=== TEXT UNDER STUDY ===
>>>>

An example architecture within which method and system to provision, on a cloud, a computing application and an associated service provider interface may be implemented is described with reference to an architecture diagram illustrated in FIG. 2. The architecture 200 may include a client computer system 220 (corresponding to the client 110 of FIG. 1) and a hosted service system 220. In one example embodiment, the hosted service system 220 is to provision and manage an enterprise SaaS product utilizing a cloud-based computing service as a virtualization infrastructure. Cloud-based computing services, as shown in FIG. 2, are provided by a virtualization service host 230 and a network storage service 240 (together corresponding to the cloud 120 of FIG. 1). In one embodiment, a hosted service system 220 utilizes Amazon Elastic Compute Cloud (EC2) service as a virtualization service and Amazon Simple Storage Service (Amazon S3) as a network storage service. In some embodiments, the hosted service system 220 may utilize more than one virtualization service host, e.g., one host being Amazon EC2 and another host provided by Adobe Systems Incorporated (that may be viewed as corresponding to the clouds 120 and 150 of FIG. 1). The client computer system 220 and the hosted service system 220 may be in communication with each other via a communications network that may be a public network (e.g., the Internet).

<<<<

=== WHAT NEEDS TO BE DONE ===
Print the entire passage describing the cloud provisioning architecture word for word.

=== INFORMATION PROVIDED ===
>>>>

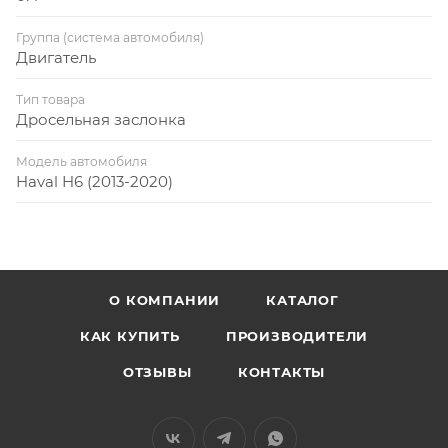
Группа (система автомобиля)
Двигатель
Тип товара
Дросельная заслонка
Модель автомобиля
Haval H6 (2013-2020)
О КОМПАНИИ
КАТАЛОГ
КАК КУПИТЬ
ПРОИЗВОДИТЕЛИ
ОТЗЫВЫ
КОНТАКТЫ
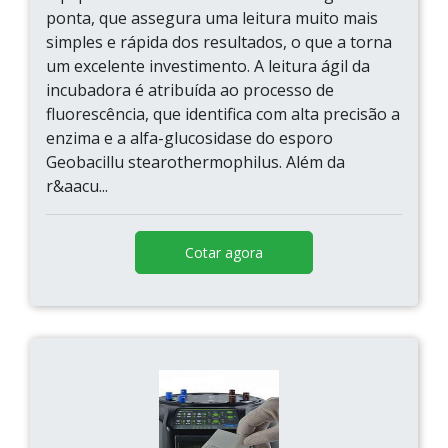
ponta, que assegura uma leitura muito mais
simples e rápida dos resultados, o que a torna
um excelente investimento. A leitura ágil da
incubadora é atribuída ao processo de
fluorescência, que identifica com alta precisão a
enzima e a alfa-glucosidase do esporo
Geobacillu stearothermophilus. Além da
r&aacu...
Cotar agora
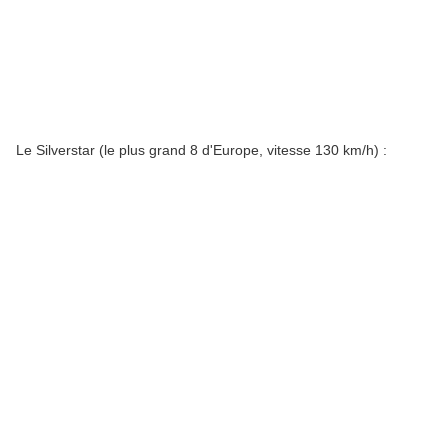
Le Silverstar (le plus grand 8 d'Europe, vitesse 130 km/h) :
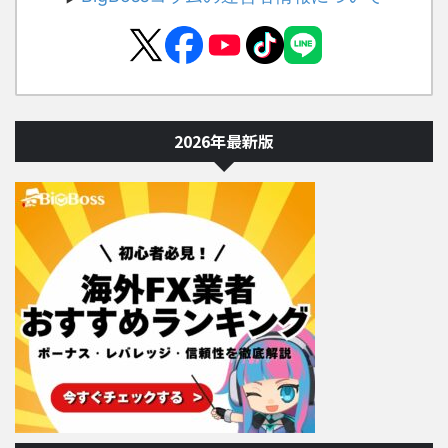
2026年最新版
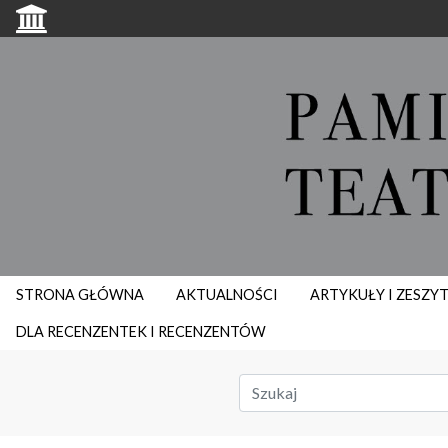
STRONA GŁÓWNA
AKTUALNOŚCI
ARTYKUŁY I ZESZY
DLA RECENZENTEK I RECENZENTÓW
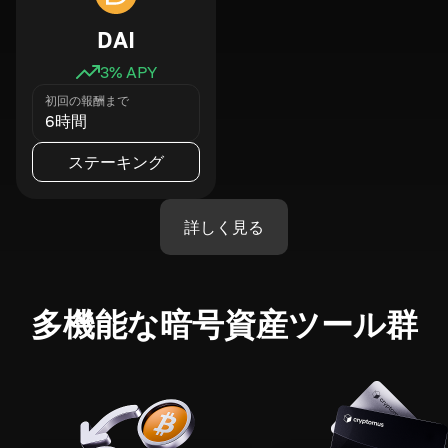
DAI
3
% APY
初回の報酬まで
6時間
ステーキング
詳しく見る
多機能な暗号資産ツール群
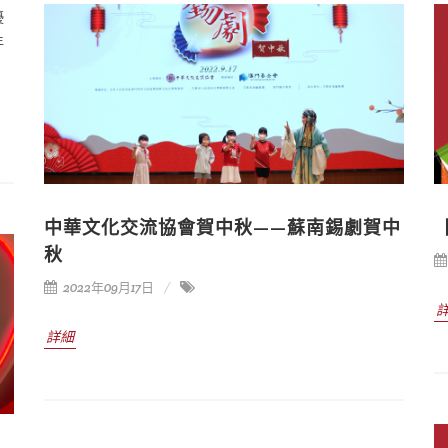
優
年
中華文化交流協會賀中秋——蘇南錫劇賀中
秋
2022年09月17日
詳細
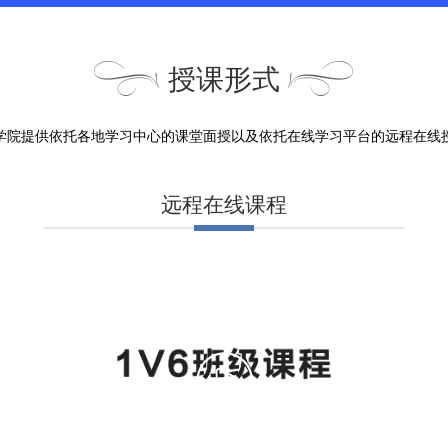
授课形式
学院提供依托各地学习中心的课堂面授以及依托在线学习平台的远程在线
远程在线课程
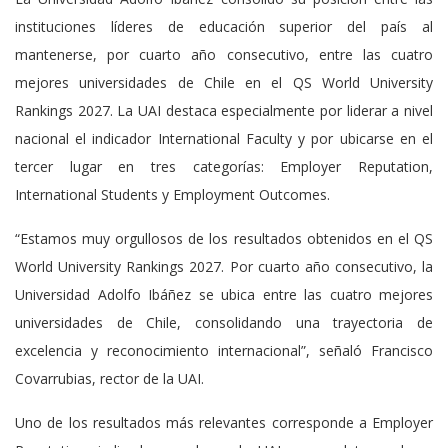
instituciones líderes de educación superior del país al
mantenerse, por cuarto año consecutivo, entre las cuatro
mejores universidades de Chile en el QS World University
Rankings 2027. La UAI destaca especialmente por liderar a nivel
nacional el indicador International Faculty y por ubicarse en el
tercer lugar en tres categorías: Employer Reputation,
International Students y Employment Outcomes.
“Estamos muy orgullosos de los resultados obtenidos en el QS
World University Rankings 2027. Por cuarto año consecutivo, la
Universidad Adolfo Ibáñez se ubica entre las cuatro mejores
universidades de Chile, consolidando una trayectoria de
excelencia y reconocimiento internacional”, señaló Francisco
Covarrubias, rector de la UAI.
Uno de los resultados más relevantes corresponde a Employer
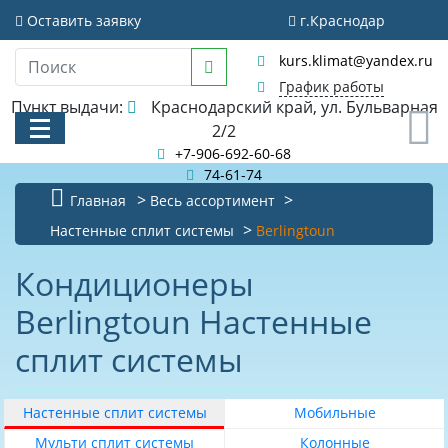
Фильтр
Оставить заявку
г.Краснодар
Очистить фильтр
kurs.klimat@yandex.ru
Стоимость
График работы
Пункт выдачи:
Краснодарский край, ул. Бульварная
0
2/2
+7-906-692-60-68
74-61-74
Главная
Весь ассортимент
Рекомендуемая
площадь
КАТАЛОГ
Настенные сплит системы
Berlingtoun
помещения
м
АКЦИИ И РАСПРОДАЖИ
2
Кондиционеры
0
Berlingtoun Настенные
БИБЛИОТЕКА
20
сплит системы
НОВОСТИ
25
КОНТАКТЫ
30
Настенные сплит системы
Мобильные
35
О КОМПАНИИ
Мульти сплит системы
Колонные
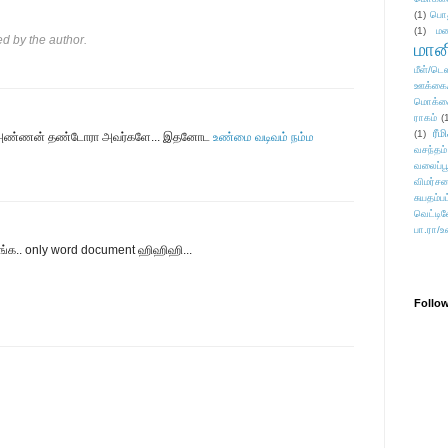
(1)
பொ
(1)
மன
 by the author.
மானி
மீள்/டெஸ
ஊக்கை
மொக்க
ராகம்
(
ரீம
(1)
் அண்ணன் தண்டோரா அவர்களே... இதனோட
உண்மை வடிவம் நம்ம
வசந்தம்
வலைப்பூ
விமர்சன
சுயதம்ப
வெட்டிவ
பா.ரா/உ
லீங்க.. only word document ஹிஹிஹி...
Follo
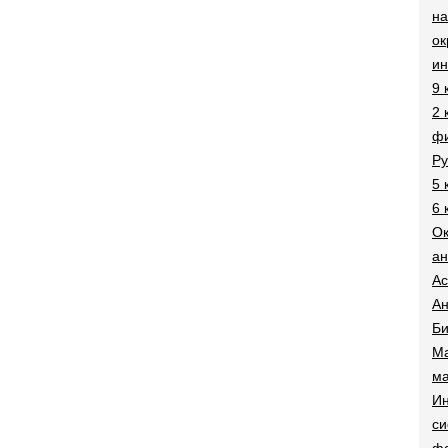
на
о
и
9 
2 
фи
Ру
5 
6 
О
ан
Ac
Ан
Би
Ма
ма
Ин
си
ф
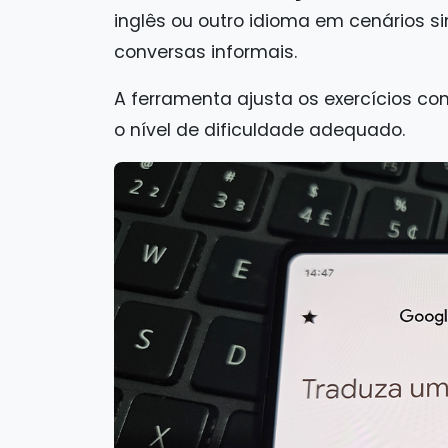
inglês ou outro idioma em cenários 
conversas informais.
A ferramenta ajusta os exercícios 
o nível de dificuldade adequado.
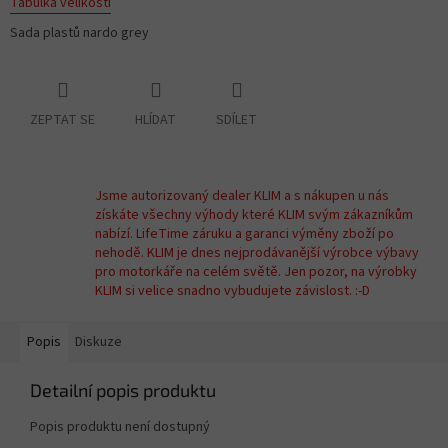
Tabulka velikostí
Sada plastů nardo grey
ZEPTAT SE
HLÍDAT
SDÍLET
Jsme autorizovaný dealer KLIM a s nákupen u nás
získáte všechny výhody které KLIM svým zákazníkům
nabízí. LifeTime záruku a garanci výměny zboží po
nehodě. KLIM je dnes nejprodávanější výrobce výbavy
pro motorkáře na celém světě. Jen pozor, na výrobky
KLIM si velice snadno vybudujete závislost. :-D
Popis
Diskuze
Detailní popis produktu
Popis produktu není dostupný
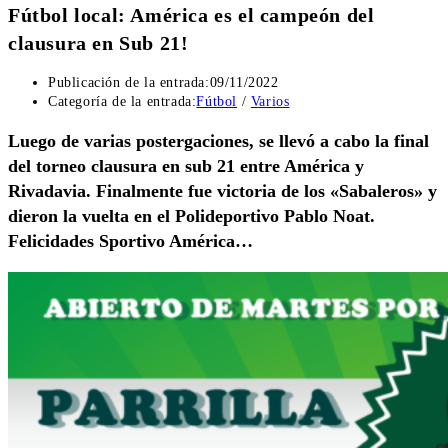
Fútbol local: América es el campeón del
clausura en Sub 21!
Publicación de la entrada:
09/11/2022
Categoría de la entrada:
Fútbol
/
Varios
Luego de varias postergaciones, se llevó a cabo la final
del torneo clausura en sub 21 entre América y
Rivadavia. Finalmente fue victoria de los «Sabaleros» y
dieron la vuelta en el Polideportivo Pablo Noat.
Felicidades Sportivo América…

<<<<

=== TASK SOLUTION ===
An example architecture within which method and system to provision, on a cloud, a computing application and an associated service provider interface may be implemented is described with reference to an architecture diagram illustrated in FIG. 2. The architecture 200 may include a client computer system 220 (corresponding to the client 110 of FIG. 1) and a hosted service system 220. In one example embodiment, the hosted service system 220 is to provision and manage an enterprise SaaS product utilizing a cloud-based computing service as a virtualization infrastructure. Cloud-based computing services, as shown in FIG. 2, are provided by a virtualization service host 230 and a network storage service 240 (together corresponding to the cloud 120 of FIG. 1). In one embodiment, a hosted service system 220 utilizes Amazon Elastic Compute Cloud (EC2) service as a virtualization service and Amazon Simple Storage Service (Amazon S3) as a network storage service. In some embodiments, the hosted service system 220 may utilize more than one virtualization service host, e.g., one host being Amazon EC2 and another host provided by Adobe Systems Incorporated (that may be viewed as corresponding to the clouds 120 and 150 of FIG. 1). The client computer system 220 and the hosted service system 220 may be in communication with each other via a communications network that may be a public network (e.g., the Internet).